[PROBLEM TO WORK ON]: Check every line of the data for the string "content" and copy the ones that have it.

*** Opening of TASK DATA ***

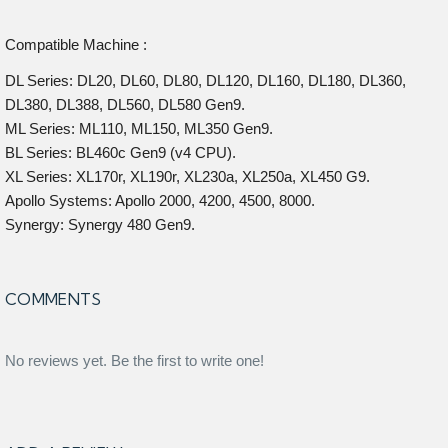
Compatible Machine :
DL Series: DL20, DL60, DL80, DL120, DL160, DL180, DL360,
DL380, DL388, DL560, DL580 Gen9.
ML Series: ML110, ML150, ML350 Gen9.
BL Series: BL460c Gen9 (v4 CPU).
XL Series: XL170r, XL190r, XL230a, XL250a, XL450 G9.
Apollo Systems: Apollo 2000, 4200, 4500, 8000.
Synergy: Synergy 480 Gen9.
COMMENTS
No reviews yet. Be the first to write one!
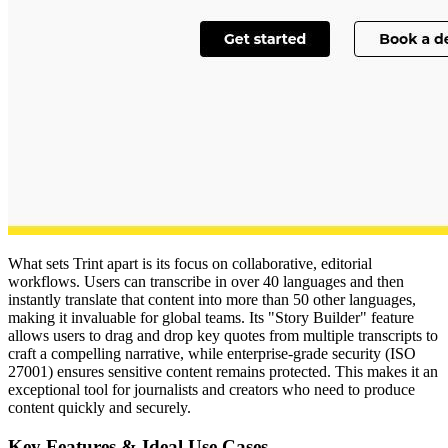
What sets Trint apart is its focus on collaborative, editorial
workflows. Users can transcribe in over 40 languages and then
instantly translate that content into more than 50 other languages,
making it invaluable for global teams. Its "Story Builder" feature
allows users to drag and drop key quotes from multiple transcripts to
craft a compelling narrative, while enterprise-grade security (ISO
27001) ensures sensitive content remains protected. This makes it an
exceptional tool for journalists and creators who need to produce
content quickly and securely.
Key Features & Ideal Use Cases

*** Close of TASK DATA ***
*** Opening of TASK DATA ***

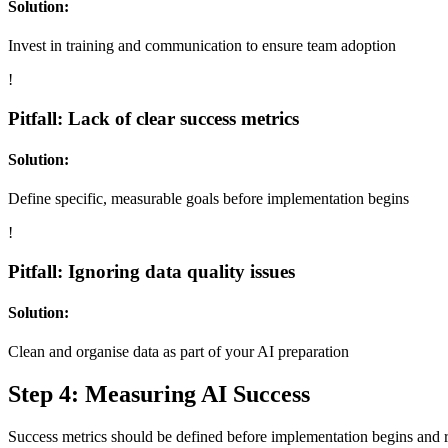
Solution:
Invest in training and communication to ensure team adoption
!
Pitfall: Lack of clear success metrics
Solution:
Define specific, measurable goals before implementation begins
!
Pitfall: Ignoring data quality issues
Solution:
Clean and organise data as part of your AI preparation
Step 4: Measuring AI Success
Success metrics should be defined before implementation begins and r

*** Close of TASK DATA ***
*** Opening of TASK DATA ***

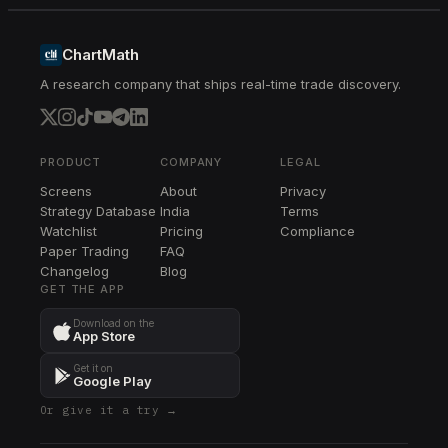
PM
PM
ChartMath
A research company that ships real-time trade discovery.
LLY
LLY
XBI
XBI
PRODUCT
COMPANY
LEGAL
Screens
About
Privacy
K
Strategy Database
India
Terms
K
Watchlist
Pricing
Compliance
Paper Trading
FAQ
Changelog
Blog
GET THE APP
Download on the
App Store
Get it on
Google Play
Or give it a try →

*** Close of TASK DATA ***

[ANSWER TO THIS PROBLEM]:
instantly translate that content into more than 50 other languages,
27001) ensures sensitive content remains protected. This makes it an
content quickly and securely.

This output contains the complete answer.